11 September 2024 - Service Day updates
In addition to general system and firmware updates:
-
The memory limit per user on login nodes has been decreased to 16GB from the previous 24GB. This is due to the anticipated number of users expected once teaching starts.
-
The following software has been removed from the system:
- IDL 8.0
- COMSOL 5.5
- alphapulldown
- astroconda/20231120
- qiime2/2019.4
- qiime2/2023.9
-
The jupyterhub service has been updated to jupyterhub version 5.1, if jupyterhub is being used for teaching, please check it is still working as expected before the start of your course.
11 September 2024 - Forthcoming Service Day Changes
Due to changes in the Anaconda and Miniconda licence terms we can no longer use applications that we installed using either of these products. The following applications will be removed on the service day of Wednesday 18 September, but we have provided new alternative builds.
- astroconda/20231120 - use astroconda/20240821 instead
- qiime2/2019.4 - use qiime2/2024.5 instead
- qiime2/2023.9 - use qiime2/2024.5 instead
The Python images on the JupyterHub service have been rebuilt without Anaconda.
Important
If you are currently using Miniconda or Anaconda to install Python modules and do not have a license for them, or use them entirely for teaching you should switch to use conda via Miniforge.
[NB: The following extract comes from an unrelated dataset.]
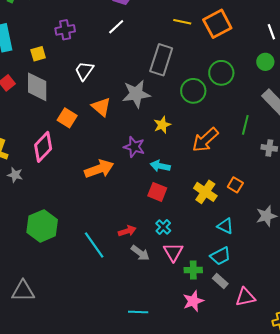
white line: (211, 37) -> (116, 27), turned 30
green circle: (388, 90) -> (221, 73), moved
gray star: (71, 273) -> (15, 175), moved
10 July 2024 - Performance problems on ALICE home directories for some users - *Now Resolved*
-
Please note that this issue does not affect everyone, but only those usernames beginning with one of the following letters: a, b, d, e, i, k, l, w, y
-
Some of these users may be experiencing issues accessing ALICE, noticeable particularly when logging in (via SSH and NoMachine) and when using *conda (Minoconda or Anaconda) environments.
-
Symptoms include very long times to login (several minutes), and similar lengths of times when using *conda and other applications that cause a lot of activity within the home directory.
-
A failed storage component has been identified in one of the home directory storage servers and a replacement is being shipped. It is likely to be Monday July 15 before this is replaced.
-
As a temporary workaround, if you are not using your *conda environment then commenting out the *conda initialisation section in the .bashrc file in your home directory will make a big difference in subsequent login time - this would be the section between these two lines:
# >>> conda initialize >>>
# <<< conda initialize <<<
12 June 2024 - Service Day updates
- The Backfill scheduling window has been increased to 7 days. This should give more predictable start times for longer jobs at the cost of a small reduction in the responsiveness to slurm commands.
- The maximum number of jobs that an HPC user can have running has been increased to 800, the maximum number of jobs a single user can queue has been increased to 5000.
- Users are now limited to a single job running in the devel partition and a maximum of 4 jobs can be submitted to this partition at a time.
29 February 2024 - Service Day updates
Module changes
- Broken paraview/5.10.1 module removed, please use paraview/5.11.1 instead.
- Broken openfoam/2206 module has been rebuilt and should now work.
- 'module spider' now correctly shows prerequisite modules to load.
More information about Modules
Scheduling changes
- SLURM updated to 23.02.7
- Job priority factors have been changed to increase the significance of fair share. This ensures that as you use resources on the cluster, your job priority is reduced, preventing a single user from dominating the cluster.
- Memory and gpu use are now taken into account in the fair share calculation.
- gpu-devel queue added for short gpu development jobs - this partition allows a maximum of 1 running job per user, using a single gpu node, maximum job run time is 2 hours.
- parallel, devel and gpu-devel partitions now get increased priority.
- parallel partition reduced from 26 to 20 nodes, the 6 released nodes are now available to run medium and long jobs.
Local filesystem quotas on login nodes
The /local and /tmp filesystems on login nodes now have a per user quota applied of 100MB for /tmp and 100 GB for /local.